◆ Exercise requirements: Turn the rows, from the first line through the one containing "enduring debates surrounding", into a numbered list, leaving out any blank lines.
Input material Block Start
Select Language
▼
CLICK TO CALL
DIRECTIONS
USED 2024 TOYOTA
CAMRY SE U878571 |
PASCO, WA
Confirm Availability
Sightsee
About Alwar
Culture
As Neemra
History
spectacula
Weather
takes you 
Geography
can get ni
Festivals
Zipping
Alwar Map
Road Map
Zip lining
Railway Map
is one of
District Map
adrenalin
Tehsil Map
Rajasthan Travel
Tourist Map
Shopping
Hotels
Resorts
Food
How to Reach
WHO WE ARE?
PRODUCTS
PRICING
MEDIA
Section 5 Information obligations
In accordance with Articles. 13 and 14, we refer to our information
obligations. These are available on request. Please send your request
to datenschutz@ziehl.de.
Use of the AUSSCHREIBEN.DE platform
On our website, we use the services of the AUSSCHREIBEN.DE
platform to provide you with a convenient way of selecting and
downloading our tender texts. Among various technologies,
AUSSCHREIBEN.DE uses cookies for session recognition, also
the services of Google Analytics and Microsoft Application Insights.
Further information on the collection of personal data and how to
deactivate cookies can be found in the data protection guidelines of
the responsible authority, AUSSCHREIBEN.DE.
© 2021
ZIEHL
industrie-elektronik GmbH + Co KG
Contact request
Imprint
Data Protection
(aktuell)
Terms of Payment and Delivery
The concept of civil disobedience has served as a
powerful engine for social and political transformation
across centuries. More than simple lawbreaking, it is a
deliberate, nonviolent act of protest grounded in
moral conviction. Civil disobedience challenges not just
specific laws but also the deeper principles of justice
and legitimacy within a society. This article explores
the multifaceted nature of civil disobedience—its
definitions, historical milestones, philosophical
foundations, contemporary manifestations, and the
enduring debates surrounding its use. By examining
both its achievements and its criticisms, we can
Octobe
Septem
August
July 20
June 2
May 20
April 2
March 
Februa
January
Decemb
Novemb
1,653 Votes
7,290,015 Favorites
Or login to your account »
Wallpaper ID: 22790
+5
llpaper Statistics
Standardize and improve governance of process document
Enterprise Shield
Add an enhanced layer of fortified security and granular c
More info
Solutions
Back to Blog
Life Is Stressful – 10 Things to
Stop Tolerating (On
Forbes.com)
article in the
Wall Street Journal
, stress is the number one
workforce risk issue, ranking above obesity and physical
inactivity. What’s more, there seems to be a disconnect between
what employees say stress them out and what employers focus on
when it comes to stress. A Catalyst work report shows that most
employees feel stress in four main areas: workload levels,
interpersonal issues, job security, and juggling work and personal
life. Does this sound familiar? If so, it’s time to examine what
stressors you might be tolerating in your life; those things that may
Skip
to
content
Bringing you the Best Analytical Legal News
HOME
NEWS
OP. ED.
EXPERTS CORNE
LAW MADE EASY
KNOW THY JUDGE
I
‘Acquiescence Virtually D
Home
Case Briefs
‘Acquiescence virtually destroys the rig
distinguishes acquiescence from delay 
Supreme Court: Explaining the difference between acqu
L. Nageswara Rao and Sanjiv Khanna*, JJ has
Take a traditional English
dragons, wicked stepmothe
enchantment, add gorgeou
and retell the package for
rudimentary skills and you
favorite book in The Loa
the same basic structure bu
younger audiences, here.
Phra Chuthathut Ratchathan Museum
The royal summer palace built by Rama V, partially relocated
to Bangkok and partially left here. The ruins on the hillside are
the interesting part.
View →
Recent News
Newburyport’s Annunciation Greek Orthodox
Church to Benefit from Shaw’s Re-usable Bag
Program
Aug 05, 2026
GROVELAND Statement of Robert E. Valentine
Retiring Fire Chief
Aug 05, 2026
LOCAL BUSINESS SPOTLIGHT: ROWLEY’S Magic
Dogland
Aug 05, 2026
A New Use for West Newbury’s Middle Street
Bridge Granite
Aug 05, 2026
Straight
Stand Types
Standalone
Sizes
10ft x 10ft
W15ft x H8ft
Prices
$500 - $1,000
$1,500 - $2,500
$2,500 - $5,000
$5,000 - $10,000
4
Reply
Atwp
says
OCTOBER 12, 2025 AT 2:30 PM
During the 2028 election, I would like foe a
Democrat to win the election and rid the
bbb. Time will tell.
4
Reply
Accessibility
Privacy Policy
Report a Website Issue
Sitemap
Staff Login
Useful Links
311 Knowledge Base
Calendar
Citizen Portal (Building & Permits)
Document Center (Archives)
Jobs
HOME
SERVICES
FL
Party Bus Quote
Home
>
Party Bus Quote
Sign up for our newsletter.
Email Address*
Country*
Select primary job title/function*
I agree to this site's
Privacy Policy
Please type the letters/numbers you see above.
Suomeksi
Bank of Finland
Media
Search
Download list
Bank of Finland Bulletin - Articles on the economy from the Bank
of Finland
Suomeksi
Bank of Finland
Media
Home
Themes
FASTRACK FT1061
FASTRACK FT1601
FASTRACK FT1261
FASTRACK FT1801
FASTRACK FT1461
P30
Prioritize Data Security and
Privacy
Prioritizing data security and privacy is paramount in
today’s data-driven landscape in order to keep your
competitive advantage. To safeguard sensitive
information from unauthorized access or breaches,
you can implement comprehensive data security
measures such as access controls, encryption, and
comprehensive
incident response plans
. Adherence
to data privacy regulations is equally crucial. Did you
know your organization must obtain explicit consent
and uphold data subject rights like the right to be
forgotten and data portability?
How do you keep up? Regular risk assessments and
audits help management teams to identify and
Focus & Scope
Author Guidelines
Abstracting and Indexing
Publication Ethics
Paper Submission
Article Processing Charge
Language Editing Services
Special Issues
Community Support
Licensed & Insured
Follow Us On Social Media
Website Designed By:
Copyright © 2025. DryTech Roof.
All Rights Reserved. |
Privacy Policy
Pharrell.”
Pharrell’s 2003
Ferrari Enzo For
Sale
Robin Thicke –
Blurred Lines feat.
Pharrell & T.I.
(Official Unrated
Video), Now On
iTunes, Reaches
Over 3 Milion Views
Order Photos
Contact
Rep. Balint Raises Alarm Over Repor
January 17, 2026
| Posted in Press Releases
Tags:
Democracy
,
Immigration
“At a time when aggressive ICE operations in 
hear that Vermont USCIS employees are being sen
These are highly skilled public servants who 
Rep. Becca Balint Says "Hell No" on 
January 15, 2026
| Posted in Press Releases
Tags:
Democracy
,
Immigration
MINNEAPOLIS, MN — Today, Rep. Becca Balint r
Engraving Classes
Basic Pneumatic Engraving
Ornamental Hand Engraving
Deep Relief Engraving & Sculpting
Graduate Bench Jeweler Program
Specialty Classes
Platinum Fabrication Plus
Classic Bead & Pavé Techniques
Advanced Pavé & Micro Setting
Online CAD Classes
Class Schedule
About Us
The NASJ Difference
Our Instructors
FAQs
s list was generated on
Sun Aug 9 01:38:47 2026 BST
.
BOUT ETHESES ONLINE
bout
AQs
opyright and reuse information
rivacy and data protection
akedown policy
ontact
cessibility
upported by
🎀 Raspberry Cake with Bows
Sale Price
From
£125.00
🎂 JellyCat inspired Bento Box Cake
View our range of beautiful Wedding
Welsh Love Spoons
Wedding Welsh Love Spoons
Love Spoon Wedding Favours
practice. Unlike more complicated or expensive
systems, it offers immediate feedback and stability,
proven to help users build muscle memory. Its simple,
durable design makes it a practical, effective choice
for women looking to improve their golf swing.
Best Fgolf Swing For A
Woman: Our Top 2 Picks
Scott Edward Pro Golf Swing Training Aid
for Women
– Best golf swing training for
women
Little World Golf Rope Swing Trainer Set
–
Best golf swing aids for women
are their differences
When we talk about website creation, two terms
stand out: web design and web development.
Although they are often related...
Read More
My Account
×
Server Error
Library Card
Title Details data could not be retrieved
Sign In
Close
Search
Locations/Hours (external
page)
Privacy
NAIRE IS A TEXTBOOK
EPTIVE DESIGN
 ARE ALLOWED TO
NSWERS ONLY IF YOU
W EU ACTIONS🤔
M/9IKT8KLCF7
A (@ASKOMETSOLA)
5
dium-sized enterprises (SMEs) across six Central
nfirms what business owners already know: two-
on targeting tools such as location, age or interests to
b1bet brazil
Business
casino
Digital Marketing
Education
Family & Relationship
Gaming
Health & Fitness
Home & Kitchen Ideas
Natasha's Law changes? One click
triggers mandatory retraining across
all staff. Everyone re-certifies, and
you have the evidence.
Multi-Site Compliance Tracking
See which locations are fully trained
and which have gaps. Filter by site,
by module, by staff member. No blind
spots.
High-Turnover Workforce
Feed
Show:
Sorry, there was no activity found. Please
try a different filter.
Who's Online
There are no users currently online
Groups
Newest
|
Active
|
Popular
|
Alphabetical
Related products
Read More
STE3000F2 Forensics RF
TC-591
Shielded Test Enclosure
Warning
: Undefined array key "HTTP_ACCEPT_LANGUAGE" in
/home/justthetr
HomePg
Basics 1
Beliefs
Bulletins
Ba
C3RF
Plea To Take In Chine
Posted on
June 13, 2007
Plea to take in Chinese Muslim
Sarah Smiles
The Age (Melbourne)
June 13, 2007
Input material Block End
◆ Reply:
1. Select Language
2. ▼
3. CLICK TO CALL
4. DIRECTIONS
5. USED 2024 TOYOTA
6. CAMRY SE U878571 |
7. PASCO, WA
8. Confirm Availability
9. Sightsee
10. About Alwar
11. Culture
12. As Neemra
13. History
14. spectacula
15. Weather
16. takes you 
17. Geography
18. can get ni
19. Festivals
20. Zipping
21. Alwar Map
22. Road Map
23. Zip lining
24. Railway Map
25. is one of
26. District Map
27. adrenalin
28. Tehsil Map
29. Rajasthan Travel
30. Tourist Map
31. Shopping
32. Hotels
33. Resorts
34. Food
35. How to Reach
36. WHO WE ARE?
37. PRODUCTS
38. PRICING
39. MEDIA
40. Section 5 Information obligations
41. In accordance with Articles. 13 and 14, we refer to our information
42. obligations. These are available on request. Please send your request
43. to datenschutz@ziehl.de.
44. Use of the AUSSCHREIBEN.DE platform
45. On our website, we use the services of the AUSSCHREIBEN.DE
46. platform to provide you with a convenient way of selecting and
47. downloading our tender texts. Among various technologies,
48. AUSSCHREIBEN.DE uses cookies for session recognition, also
49. the services of Google Analytics and Microsoft Application Insights.
50. Further information on the collection of personal data and how to
51. deactivate cookies can be found in the data protection guidelines of
52. the responsible authority, AUSSCHREIBEN.DE.
53. © 2021
54. ZIEHL
55. industrie-elektronik GmbH + Co KG
56. Contact request
57. Imprint
58. Data Protection
59. (aktuell)
60. Terms of Payment and Delivery
61. The concept of civil disobedience has served as a
62. powerful engine for social and political transformation
63. across centuries. More than simple lawbreaking, it is a
64. deliberate, nonviolent act of protest grounded in
65. moral conviction. Civil disobedience challenges not just
66. specific laws but also the deeper principles of justice
67. and legitimacy within a society. This article explores
68. the multifaceted nature of civil disobedience—its
69. definitions, historical milestones, philosophical
70. foundations, contemporary manifestations, and the
71. enduring debates surrounding its use. By examining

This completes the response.